We just got back from Anthem and seconding the smoking section on the pool deck. We would get turned around on which side of the ship we were on and boom! smoke! It was pretty lame, because it's literally the middle of a main walkway around the ship. Also seconding the staff on DCL being head and shoulders above RCL. I don't know what it is, but the passengers on RCL seemed worse too. Absence of pixie dust in the air? But they would cut in line, hang out at tables on their phones as people were circling the buffet area to eat, stand in the middle of elevators and not move... Most people were just fine, of course, but bad behavior leaves a bad taste, especially when the staff turns a blind eye... Can't help but think of the waiters on the Wonder last year - they literally took the tray out of my hands and found me a table on that first day. RCL waiters stared blankly at me as I tried to balance my breakfast stuff one day. 

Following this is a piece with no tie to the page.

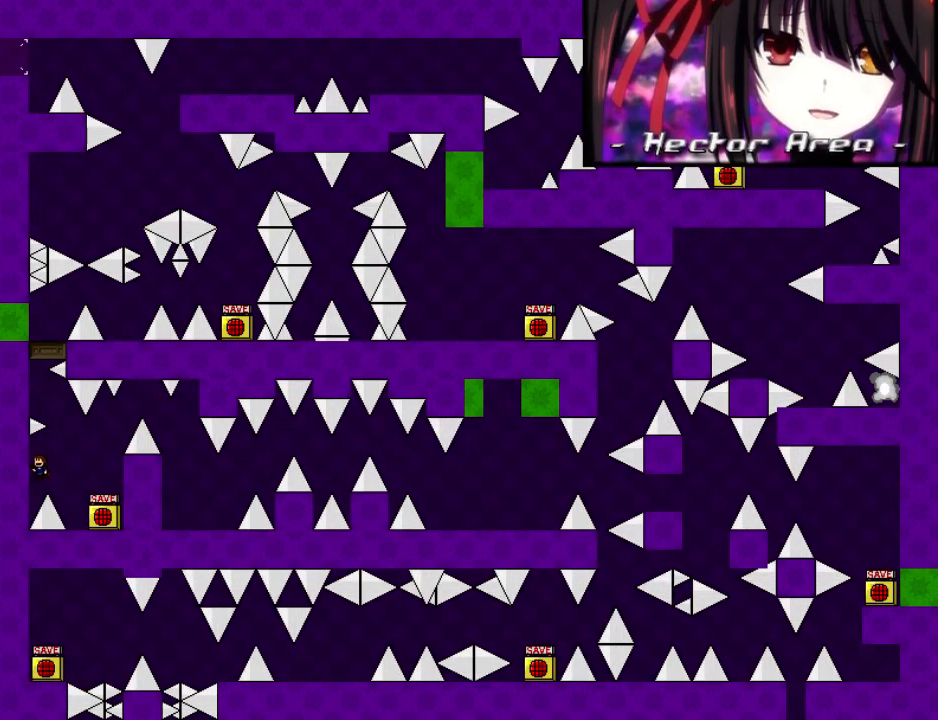
{"keys": [], "events": [[140, "right", "down"], [160, "left", "up"], [440, "right", "up"]]}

However, I *loved* the weird shows. Of course, I'm a weirdo theater nerd, and I'm sure you can tell by my use of the word "weird" that I understand they wouldn't be to most people's tastes. We left The Gift, and I said to my husband, "That's the weirdest thing I've ever seen." "Even weirder than the Halloween musical at Six Flags that one time?" "Yep, because The Gift had a *budget*. Somebody saw that script and said 'YES! Throw money at it as fast as you can!'"

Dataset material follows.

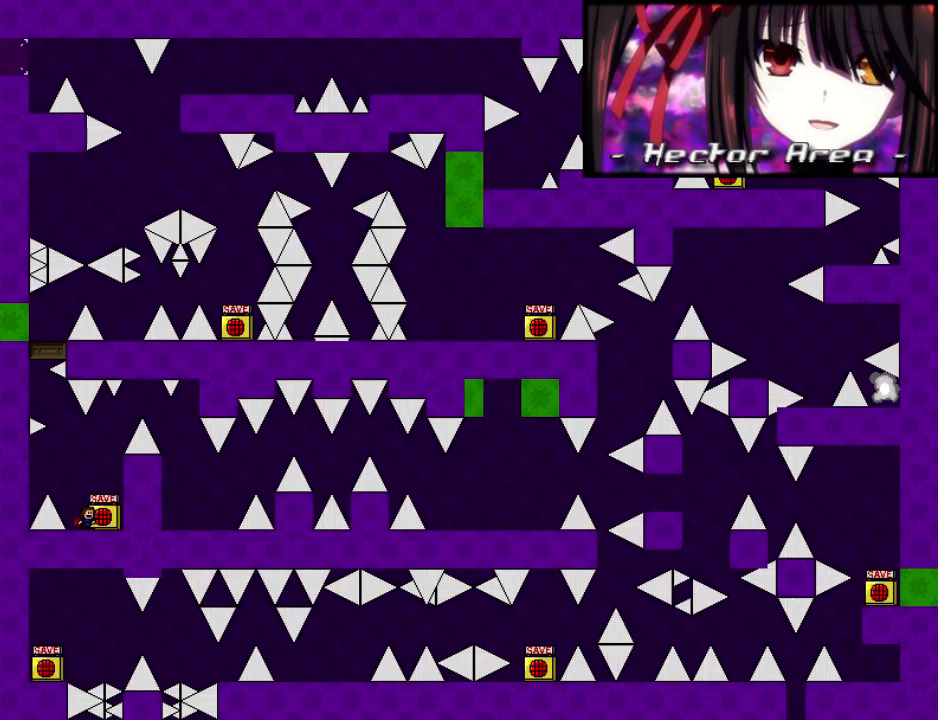
{"keys": ["left", "shift"], "events": [[120, "left", "down"], [120, "shift", "down"], [260, "left", "up"], [400, "left", "down"], [400, "shift", "up"], [440, "shift", "down"]]}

What can I say? I'm a sucker for 6+ people in matching outfits doing choreographed dances.


----------



## Karen2711

Just my two cents but if you are jumping ship from DCL to RCI I think you should go big and sail on an Oasis class ship (there a 3!).  I haven't sailed Disney but from what I understand, their service is amazing.  I think you will notice a drop in service but with Royal, but it is the ship that is the attraction and with the ages of your kids there is so much more for them to do on an Oasis class ship.

  Anthem would be another good option (I just sailed her in July).  It is a bit of a different set up than other Royal ships but is a truly modern and beautiful ship.  Another poster mentioned the passengers being a little pushy but that has something to do with her home port (please don't take offense NYers and NJers, I love you guys!).

I just recently found this board so I don't know the rules regarding mentioning other sites, but there is another website with very busy boards on all cruise lines with the initials C.C. that may be able to help with some more details answers.


----------



## eskimoinparadise

olookasquirrel said:


> We just got back from Anthem and seconding the smoking section on the pool deck. We would get turned around on which side of the ship we were on and boom! smoke! It was pretty lame, because it's literally the middle of a main walkway around the ship.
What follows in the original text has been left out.